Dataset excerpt
--- --- ---

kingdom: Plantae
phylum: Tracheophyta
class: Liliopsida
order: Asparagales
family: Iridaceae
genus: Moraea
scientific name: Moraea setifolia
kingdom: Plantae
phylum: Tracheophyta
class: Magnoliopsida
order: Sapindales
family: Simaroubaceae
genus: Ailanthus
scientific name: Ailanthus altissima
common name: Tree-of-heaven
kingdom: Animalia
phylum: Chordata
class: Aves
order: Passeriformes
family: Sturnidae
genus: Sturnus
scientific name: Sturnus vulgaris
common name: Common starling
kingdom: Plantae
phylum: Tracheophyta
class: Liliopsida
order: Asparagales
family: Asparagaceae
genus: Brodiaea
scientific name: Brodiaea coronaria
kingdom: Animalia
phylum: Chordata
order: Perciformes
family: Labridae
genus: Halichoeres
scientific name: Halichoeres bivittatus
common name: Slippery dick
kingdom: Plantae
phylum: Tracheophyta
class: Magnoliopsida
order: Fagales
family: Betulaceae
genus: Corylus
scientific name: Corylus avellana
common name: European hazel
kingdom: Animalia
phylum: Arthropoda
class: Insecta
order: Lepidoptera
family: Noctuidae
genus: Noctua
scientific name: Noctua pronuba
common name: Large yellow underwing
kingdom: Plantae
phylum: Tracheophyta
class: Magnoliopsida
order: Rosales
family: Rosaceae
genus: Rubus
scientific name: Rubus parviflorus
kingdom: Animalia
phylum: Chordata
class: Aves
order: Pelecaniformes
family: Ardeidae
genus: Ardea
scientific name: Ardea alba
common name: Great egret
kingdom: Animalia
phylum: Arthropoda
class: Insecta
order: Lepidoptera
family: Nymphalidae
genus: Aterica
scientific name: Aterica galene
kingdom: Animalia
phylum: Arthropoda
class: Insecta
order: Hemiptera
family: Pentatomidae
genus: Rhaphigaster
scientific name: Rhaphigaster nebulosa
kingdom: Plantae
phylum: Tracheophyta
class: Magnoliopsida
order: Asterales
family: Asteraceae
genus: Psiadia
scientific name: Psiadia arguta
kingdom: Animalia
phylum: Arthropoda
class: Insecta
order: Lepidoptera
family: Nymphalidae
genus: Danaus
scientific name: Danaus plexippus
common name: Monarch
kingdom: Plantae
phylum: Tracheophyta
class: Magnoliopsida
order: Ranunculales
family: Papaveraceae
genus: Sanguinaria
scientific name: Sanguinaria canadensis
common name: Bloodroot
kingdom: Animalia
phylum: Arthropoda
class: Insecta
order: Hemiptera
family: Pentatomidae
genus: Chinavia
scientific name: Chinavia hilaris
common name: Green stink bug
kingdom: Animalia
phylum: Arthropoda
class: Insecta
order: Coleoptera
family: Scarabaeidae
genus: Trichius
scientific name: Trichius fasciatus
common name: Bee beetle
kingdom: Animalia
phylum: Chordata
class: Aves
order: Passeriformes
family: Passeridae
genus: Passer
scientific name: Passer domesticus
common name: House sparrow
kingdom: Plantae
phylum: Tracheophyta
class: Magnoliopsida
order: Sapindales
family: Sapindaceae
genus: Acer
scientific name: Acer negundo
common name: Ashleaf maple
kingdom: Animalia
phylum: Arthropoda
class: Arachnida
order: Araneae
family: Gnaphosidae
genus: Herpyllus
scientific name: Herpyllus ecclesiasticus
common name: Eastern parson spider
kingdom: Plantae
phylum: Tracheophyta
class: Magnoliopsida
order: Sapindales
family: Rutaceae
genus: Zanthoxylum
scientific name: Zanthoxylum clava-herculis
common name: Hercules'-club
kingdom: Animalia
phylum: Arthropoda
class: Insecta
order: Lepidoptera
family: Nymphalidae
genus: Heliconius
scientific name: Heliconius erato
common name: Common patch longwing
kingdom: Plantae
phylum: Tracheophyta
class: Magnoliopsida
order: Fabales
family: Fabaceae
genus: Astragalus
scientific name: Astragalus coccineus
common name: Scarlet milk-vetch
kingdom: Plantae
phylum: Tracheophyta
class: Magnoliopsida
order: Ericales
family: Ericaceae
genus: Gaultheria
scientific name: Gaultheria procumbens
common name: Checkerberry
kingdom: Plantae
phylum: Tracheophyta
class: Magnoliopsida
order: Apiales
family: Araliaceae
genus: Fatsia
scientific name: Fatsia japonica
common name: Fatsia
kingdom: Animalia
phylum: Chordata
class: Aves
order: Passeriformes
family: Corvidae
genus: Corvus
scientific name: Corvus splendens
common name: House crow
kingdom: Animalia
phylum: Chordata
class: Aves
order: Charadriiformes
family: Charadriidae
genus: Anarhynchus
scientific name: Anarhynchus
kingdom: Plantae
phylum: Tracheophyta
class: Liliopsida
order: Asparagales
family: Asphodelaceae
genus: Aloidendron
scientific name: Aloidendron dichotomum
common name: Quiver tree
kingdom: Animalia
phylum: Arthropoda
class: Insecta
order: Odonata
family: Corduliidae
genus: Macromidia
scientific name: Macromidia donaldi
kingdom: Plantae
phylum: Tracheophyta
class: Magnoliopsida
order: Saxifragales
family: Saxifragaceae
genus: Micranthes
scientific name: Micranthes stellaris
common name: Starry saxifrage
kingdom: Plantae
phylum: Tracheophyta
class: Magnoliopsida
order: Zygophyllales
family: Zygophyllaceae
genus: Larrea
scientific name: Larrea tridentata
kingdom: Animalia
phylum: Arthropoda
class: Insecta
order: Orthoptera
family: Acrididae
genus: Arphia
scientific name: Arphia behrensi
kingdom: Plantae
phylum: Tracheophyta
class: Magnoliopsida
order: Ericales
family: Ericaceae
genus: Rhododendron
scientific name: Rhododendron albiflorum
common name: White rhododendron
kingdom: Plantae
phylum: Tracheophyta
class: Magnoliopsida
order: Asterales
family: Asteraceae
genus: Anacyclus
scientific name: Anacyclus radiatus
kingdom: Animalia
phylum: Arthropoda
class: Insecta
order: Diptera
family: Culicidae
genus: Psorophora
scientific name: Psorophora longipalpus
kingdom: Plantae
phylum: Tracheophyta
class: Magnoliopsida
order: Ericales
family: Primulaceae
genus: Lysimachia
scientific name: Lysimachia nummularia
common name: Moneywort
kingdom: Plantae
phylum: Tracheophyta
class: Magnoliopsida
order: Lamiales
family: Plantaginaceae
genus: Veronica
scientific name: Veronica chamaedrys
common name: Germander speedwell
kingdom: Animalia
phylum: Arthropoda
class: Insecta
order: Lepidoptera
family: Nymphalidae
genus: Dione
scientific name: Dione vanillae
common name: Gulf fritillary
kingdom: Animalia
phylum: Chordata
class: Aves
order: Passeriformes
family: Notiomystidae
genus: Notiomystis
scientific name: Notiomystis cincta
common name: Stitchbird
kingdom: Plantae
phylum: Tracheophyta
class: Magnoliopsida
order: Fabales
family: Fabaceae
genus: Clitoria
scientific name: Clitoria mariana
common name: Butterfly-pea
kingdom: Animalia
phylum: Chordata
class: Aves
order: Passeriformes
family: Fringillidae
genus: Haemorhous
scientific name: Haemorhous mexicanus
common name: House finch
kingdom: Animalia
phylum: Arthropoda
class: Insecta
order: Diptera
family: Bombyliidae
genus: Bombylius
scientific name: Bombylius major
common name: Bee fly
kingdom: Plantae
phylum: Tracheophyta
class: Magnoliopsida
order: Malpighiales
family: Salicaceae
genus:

--- --- ---

# Set exercise:
Identify every line in the data above that contains the word "House", and copy each one.

# Full response:
common name: House sparrow
common name: House crow
common name: House finch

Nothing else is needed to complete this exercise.